======== EXTRAIT ========

L’ASM Clermont Auvergne en pause, comme de nombreuses autres entreprises en France et dans le monde, traverse une situation aussi inédite que compliquée. Eric de Cromières, le président des « jaune et bleu », tient la barre d’un navire à quai en étudiant les meilleures solutions de reprise au moment où le confinement sera levé et quand le feu vert sera donné pour la reprise de la compétition. Avec la volonté de n’oublier personne, le président travaille sur des mesures qui doivent encore être ajustées en fonction des évènements à venir mais aussi au niveau de la LNR où sa collaboration participe à la réflexion commune. Entretien…

 

Quelle est, aujourd’hui, la situation du club après une semaine de confinement ?

======== INFORMATIONS FOURNIES ========

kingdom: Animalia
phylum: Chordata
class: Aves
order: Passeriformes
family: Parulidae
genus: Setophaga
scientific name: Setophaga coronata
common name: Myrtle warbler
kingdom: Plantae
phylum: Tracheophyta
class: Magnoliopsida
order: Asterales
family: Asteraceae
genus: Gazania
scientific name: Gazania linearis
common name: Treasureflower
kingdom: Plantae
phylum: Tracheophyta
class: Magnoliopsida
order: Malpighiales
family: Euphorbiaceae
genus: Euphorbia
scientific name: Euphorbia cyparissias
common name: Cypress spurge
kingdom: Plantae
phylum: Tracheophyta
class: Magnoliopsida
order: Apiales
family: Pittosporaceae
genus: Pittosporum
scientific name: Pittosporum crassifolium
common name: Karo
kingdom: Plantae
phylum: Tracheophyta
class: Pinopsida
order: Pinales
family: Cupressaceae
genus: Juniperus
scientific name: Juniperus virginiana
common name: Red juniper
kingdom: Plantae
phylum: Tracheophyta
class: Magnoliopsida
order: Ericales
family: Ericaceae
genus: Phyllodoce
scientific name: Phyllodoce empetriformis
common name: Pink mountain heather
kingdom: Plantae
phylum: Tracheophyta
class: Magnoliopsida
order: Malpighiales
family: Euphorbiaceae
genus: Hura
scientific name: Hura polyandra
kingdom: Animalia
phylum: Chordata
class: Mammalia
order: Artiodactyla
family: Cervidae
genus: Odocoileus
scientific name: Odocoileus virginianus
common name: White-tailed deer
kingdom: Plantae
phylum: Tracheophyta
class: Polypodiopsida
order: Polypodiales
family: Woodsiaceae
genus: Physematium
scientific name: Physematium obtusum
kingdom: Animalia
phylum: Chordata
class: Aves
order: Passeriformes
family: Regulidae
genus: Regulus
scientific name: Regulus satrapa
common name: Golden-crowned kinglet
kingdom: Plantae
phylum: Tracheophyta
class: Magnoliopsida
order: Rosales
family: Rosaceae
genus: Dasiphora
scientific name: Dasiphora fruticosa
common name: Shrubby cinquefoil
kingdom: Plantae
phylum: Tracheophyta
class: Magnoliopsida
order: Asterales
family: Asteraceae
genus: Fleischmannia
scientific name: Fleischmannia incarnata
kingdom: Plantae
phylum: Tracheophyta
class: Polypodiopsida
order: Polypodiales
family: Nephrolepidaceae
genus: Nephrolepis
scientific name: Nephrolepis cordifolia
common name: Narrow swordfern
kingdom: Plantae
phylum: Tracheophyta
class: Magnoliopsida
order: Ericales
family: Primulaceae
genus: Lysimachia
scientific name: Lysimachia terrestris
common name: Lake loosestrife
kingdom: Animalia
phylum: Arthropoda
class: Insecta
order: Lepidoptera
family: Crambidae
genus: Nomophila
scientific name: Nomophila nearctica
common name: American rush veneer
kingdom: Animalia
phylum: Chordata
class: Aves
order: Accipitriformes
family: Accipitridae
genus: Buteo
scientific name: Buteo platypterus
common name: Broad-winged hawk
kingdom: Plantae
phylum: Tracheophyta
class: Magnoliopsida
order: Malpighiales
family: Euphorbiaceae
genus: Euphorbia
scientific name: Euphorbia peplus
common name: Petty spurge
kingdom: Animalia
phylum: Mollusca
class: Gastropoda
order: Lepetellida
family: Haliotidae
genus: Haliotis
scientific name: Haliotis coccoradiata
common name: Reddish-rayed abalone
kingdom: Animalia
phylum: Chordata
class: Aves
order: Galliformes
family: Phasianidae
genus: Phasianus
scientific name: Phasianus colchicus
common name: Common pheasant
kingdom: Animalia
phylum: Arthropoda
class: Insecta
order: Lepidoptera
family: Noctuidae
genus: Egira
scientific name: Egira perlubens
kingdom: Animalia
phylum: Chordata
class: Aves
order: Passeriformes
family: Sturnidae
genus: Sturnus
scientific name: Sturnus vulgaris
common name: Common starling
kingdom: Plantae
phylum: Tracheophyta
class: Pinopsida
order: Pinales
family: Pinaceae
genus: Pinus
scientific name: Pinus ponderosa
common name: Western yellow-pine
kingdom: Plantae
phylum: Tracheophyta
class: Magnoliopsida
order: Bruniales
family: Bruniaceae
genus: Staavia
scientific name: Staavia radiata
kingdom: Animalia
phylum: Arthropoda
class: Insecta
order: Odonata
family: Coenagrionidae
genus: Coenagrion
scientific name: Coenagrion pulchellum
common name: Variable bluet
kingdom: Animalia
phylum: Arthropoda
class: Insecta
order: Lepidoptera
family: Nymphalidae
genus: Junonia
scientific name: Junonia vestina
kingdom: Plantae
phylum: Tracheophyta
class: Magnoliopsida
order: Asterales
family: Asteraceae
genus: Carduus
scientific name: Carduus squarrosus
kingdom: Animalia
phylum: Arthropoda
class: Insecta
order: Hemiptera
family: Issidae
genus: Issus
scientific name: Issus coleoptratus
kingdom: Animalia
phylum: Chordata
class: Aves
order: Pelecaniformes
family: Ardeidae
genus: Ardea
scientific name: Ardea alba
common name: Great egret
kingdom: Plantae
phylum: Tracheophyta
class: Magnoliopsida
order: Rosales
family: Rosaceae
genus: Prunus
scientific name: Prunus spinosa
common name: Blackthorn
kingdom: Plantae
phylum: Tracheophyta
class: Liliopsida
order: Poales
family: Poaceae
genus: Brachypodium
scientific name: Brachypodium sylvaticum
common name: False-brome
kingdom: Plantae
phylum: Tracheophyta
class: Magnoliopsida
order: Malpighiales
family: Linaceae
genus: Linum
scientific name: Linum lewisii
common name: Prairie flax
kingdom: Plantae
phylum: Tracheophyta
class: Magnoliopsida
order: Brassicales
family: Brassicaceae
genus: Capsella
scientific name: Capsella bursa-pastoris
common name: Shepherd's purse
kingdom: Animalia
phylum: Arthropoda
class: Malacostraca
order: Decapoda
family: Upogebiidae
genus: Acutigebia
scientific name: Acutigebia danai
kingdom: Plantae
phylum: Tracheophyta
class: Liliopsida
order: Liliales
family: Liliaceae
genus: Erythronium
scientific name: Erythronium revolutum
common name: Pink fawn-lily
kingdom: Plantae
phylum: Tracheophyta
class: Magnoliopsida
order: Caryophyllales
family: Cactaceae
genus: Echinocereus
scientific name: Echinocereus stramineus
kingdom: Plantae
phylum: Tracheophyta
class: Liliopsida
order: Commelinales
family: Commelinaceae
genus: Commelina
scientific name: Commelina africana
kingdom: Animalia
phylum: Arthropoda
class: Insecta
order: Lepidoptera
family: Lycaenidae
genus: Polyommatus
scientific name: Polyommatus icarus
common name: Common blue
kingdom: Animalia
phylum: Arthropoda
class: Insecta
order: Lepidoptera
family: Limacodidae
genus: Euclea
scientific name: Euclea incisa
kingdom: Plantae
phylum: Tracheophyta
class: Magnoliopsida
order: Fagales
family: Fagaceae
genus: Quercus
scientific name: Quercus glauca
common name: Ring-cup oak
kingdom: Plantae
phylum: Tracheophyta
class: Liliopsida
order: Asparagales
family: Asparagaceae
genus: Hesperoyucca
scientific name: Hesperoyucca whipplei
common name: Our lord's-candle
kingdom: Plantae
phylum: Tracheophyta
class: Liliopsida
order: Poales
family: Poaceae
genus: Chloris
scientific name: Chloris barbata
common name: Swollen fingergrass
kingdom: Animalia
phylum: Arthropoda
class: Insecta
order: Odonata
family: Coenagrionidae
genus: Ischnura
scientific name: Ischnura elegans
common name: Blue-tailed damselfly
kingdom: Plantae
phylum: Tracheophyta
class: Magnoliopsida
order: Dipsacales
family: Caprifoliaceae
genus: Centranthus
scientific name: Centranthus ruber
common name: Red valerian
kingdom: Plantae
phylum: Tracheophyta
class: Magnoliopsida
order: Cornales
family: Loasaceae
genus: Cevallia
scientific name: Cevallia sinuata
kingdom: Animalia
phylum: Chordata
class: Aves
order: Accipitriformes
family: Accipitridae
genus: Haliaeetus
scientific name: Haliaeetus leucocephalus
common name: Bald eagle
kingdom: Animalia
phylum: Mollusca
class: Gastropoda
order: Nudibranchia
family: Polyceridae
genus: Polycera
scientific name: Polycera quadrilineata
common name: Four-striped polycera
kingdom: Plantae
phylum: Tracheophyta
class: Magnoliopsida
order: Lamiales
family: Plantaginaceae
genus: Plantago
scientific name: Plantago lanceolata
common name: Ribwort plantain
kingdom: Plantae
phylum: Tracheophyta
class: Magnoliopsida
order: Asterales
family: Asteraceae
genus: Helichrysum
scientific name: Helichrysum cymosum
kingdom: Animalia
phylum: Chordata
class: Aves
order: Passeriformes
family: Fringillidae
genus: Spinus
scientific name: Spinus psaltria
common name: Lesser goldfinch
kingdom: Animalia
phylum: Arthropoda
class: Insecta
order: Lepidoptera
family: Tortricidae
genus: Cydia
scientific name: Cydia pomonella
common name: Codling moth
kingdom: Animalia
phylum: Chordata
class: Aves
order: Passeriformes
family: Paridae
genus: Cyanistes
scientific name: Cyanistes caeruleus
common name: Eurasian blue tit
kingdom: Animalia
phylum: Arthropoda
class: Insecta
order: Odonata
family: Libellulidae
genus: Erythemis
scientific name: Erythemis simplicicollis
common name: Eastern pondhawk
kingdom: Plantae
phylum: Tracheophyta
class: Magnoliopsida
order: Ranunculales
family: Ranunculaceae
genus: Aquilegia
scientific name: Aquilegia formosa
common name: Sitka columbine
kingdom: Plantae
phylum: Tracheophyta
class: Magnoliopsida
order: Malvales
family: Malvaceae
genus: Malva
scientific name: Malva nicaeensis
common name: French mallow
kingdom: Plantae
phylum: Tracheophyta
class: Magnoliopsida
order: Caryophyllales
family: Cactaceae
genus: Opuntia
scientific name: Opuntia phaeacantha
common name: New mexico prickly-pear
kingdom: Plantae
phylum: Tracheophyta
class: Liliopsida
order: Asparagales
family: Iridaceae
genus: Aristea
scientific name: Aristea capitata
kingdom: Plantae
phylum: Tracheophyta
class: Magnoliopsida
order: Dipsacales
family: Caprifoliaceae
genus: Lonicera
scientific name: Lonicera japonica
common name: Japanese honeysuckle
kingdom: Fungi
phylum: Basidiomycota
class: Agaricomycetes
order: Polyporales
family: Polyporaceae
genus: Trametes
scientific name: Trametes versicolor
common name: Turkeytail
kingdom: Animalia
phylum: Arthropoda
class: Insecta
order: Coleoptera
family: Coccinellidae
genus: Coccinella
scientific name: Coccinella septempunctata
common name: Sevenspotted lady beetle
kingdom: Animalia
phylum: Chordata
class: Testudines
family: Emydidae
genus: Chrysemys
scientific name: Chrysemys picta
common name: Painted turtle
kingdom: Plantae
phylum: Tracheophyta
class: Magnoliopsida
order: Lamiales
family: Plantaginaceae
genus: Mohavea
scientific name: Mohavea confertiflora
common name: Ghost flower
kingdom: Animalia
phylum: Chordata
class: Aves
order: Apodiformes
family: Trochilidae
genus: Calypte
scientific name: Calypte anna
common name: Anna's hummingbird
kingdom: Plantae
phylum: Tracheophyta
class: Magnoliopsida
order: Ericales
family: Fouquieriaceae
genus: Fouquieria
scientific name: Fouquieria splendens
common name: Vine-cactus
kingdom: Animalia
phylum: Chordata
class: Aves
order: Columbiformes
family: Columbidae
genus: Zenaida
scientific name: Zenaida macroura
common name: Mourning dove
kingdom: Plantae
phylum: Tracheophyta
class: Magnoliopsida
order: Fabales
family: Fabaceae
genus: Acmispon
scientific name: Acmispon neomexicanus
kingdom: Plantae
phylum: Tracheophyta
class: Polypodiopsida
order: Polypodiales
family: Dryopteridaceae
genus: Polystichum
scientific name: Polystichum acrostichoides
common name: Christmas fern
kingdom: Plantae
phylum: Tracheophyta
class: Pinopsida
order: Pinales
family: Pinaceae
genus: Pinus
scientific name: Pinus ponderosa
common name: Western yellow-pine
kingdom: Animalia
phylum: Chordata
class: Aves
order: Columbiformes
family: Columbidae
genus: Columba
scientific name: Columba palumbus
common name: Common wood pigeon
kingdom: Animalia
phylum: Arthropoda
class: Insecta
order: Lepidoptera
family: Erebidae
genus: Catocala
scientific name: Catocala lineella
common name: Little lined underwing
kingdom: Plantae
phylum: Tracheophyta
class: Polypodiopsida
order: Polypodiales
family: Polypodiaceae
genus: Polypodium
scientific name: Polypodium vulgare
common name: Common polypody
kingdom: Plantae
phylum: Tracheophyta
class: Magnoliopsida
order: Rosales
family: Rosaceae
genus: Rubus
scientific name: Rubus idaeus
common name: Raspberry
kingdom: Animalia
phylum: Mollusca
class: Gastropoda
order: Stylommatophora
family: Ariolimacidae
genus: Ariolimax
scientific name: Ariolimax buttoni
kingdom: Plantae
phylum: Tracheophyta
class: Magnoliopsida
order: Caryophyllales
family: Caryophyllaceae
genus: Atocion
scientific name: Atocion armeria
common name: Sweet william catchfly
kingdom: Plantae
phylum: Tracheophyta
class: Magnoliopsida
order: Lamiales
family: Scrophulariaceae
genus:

========

> _EXERCICE RÉDIGÉ 1_
D'après l'extrait sur l'ASM Clermont Auvergne, qui est le président du club ?
> _EXERCICE RÉDIGÉ 2_
Prolongez, s'il vous plaît, l'extrait sur l'ASM Clermont Auvergne en écrivant la suite après la question sur la situation du club après une semaine de confinement.
Ce matériel ne joue aucun rôle ici.

> _RÉPONSE FINALE 1_
Eric de Cromières.

> _RÉPONSE FINALE 2_
Le club est complètement à l’arrêt à quelques exceptions près. Nous essayons de garder un peu de communication, le service de comptabilité et aussi la fonction de directeur administratif du club qui travaille actuellement sur plusieurs sujets en cours et notamment l’aspect juridique des contrats pour la saison prochaine. Enfin, le stade reste ouvert pour l’installation des futurs projecteurs LED qui équiperont le stade dans les mois à venir. Tant que les travaux sont permis et possibles, notre stadium manager s’occupe du bon déroulement de ceux-ci. Du côté du sportif, les joueurs et le staff sont au chômage partiel pendant toute la durée du confinement. Ils ont un groupe d’échanges (Whatsapp) pour se donner des bonnes idées et s’encourager dans cette période inédite que chacun doit traverser. Les contacts sont permanents qu’ils soient à travers le groupe ou directs par téléphone de façon individuelle. J’y participe également afin d’entretenir des relations qui sont importantes dans une équipe et un club. Sébastien Vahaamahina a permis à beaucoup de joueurs de récupérer du matériel de musculation afin de s’entretenir de façon individuelle à distance et chez soi. Cela se passe aussi bien que possible, dans le contexte actuel.

 

Sans visibilité pour une éventuelle reprise, le club est-il en danger ?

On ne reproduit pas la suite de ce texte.